> [Data for processing]
*-*-*

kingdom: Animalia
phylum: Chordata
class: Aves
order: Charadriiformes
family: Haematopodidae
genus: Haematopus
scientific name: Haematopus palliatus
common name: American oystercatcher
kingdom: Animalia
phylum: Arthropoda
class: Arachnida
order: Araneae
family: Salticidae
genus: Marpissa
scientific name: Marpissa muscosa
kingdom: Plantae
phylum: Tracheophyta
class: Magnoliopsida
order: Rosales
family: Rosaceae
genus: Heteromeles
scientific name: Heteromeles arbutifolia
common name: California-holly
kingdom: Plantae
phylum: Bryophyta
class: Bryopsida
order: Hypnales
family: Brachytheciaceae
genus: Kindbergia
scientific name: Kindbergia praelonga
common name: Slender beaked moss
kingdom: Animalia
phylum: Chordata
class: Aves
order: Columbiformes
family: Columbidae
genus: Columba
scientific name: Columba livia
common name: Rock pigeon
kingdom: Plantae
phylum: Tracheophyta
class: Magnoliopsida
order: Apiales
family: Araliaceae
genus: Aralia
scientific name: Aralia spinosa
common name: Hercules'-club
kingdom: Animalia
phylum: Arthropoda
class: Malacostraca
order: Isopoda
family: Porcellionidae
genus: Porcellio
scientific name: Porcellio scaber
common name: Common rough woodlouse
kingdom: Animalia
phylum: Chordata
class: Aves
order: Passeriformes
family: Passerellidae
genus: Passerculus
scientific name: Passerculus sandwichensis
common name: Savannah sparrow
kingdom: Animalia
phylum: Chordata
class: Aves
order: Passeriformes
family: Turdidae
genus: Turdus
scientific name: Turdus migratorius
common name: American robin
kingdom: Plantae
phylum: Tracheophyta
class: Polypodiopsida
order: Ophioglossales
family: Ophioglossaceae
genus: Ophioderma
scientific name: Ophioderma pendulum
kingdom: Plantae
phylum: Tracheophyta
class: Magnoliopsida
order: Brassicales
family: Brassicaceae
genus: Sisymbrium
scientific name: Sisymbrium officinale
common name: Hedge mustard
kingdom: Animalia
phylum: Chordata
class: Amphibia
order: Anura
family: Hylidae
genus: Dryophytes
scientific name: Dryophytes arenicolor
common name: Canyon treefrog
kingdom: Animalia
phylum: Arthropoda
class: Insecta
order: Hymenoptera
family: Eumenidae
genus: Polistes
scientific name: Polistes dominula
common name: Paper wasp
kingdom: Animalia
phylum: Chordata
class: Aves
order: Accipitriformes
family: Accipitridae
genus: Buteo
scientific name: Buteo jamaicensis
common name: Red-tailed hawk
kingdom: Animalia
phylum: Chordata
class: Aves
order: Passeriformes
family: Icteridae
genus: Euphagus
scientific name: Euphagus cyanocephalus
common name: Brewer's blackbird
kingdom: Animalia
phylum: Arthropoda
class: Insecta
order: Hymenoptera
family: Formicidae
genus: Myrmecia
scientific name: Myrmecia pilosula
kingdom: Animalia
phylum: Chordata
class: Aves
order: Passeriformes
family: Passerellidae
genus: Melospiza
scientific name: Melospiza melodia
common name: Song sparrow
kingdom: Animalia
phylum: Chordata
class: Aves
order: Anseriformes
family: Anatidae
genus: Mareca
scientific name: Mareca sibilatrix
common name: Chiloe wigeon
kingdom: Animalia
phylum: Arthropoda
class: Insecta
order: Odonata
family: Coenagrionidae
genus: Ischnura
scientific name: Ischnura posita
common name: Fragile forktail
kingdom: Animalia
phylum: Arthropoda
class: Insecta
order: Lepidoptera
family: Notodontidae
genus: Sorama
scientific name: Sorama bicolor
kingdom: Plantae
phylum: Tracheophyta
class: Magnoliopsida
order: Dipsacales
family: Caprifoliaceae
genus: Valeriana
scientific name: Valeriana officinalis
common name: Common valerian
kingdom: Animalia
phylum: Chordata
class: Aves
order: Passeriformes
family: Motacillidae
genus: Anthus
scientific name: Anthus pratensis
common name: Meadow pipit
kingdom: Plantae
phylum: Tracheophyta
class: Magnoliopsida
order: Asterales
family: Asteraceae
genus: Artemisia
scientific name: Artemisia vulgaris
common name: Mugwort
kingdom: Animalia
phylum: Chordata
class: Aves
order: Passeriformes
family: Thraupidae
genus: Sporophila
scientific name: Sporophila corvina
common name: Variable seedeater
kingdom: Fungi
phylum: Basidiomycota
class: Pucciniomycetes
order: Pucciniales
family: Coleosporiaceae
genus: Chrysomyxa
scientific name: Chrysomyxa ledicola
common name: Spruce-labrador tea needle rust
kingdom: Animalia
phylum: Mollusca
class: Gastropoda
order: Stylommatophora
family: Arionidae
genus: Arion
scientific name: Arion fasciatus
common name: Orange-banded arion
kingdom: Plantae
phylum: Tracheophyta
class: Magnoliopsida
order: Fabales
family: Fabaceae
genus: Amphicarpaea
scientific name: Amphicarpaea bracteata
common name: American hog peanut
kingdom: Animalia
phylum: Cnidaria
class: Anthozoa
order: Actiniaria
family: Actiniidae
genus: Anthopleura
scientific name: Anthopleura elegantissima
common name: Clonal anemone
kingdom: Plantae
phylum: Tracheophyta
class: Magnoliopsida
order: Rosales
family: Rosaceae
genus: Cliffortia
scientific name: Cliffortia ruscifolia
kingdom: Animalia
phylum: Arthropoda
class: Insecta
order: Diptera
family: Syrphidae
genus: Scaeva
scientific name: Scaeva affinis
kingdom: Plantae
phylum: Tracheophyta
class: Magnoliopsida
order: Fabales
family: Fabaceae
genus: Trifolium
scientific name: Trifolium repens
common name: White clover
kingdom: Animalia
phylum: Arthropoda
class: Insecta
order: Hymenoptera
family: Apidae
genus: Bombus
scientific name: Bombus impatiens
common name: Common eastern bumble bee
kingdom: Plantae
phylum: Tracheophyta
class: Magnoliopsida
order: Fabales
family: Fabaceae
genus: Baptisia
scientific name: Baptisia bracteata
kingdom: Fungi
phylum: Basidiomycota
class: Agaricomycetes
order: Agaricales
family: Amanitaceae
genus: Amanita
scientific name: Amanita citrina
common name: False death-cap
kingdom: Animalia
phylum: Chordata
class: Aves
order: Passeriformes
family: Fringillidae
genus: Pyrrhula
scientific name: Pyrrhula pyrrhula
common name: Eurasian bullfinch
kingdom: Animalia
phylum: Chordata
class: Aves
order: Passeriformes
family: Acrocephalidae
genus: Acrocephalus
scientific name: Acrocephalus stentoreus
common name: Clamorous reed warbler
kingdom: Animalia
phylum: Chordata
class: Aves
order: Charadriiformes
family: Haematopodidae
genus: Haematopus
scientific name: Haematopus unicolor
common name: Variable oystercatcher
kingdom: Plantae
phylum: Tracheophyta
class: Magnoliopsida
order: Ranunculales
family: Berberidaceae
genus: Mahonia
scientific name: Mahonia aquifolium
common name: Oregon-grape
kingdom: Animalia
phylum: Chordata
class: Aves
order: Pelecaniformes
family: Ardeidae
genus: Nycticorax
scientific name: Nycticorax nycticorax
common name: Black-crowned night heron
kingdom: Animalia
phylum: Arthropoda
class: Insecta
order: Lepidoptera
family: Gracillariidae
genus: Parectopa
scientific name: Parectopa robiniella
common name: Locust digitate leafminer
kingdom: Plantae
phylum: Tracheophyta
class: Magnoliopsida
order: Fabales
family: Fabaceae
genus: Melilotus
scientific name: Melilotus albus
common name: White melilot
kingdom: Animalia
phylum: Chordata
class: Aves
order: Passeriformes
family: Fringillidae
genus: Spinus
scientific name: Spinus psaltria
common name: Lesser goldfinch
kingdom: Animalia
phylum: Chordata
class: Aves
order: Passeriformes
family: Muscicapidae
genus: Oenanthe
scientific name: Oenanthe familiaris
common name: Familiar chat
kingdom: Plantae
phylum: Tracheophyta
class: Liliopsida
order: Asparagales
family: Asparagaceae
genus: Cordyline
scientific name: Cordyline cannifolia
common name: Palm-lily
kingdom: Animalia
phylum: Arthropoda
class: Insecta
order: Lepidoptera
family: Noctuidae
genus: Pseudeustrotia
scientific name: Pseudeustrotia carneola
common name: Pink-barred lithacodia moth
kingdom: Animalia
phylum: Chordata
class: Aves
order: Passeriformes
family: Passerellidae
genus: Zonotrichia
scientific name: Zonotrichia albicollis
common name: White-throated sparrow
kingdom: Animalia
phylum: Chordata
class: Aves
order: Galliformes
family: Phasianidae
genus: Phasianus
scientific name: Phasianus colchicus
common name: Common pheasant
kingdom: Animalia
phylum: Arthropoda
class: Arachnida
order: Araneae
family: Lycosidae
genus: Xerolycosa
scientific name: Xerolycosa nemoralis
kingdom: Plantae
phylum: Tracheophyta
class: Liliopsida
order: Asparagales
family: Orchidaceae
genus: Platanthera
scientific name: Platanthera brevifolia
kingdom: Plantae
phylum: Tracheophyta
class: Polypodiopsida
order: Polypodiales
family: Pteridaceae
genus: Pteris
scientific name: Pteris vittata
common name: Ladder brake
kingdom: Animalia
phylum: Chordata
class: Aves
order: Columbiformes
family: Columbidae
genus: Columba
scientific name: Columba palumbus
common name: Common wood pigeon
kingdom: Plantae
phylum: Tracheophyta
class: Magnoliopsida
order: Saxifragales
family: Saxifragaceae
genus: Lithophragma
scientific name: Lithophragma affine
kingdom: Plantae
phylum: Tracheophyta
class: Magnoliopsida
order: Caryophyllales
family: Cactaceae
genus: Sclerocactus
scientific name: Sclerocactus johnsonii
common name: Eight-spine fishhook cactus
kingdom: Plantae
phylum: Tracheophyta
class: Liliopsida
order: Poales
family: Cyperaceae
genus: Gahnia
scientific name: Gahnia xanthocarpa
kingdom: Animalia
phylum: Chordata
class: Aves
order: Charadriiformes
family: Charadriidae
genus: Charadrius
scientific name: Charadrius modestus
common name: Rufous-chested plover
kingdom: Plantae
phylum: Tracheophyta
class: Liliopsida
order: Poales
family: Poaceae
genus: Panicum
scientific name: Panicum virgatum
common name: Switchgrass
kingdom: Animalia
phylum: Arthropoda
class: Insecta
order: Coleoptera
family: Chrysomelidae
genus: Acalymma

*-*-*

> [Stated goal]
Turn the stretch of lines from the one containing "scientific name: Dryophytes arenicolor" through the one containing "scientific name: Buteo jamaicensis" into a Markdown table with columns Row and Line. Number each line in the Row column and leave out blank lines.

> [Reply]
| Row | Line |
|---|---|
| 1 | scientific name: Dryophytes arenicolor |
| 2 | common name: Canyon treefrog |
| 3 | kingdom: Animalia |
| 4 | phylum: Arthropoda |
| 5 | class: Insecta |
| 6 | order: Hymenoptera |
| 7 | family: Eumenidae |
| 8 | genus: Polistes |
| 9 | scientific name: Polistes dominula |
| 10 | common name: Paper wasp |
| 11 | kingdom: Animalia |
| 12 | phylum: Chordata |
| 13 | class: Aves |
| 14 | order: Accipitriformes |
| 15 | family: Accipitridae |
| 16 | genus: Buteo |
| 17 | scientific name: Buteo jamaicensis |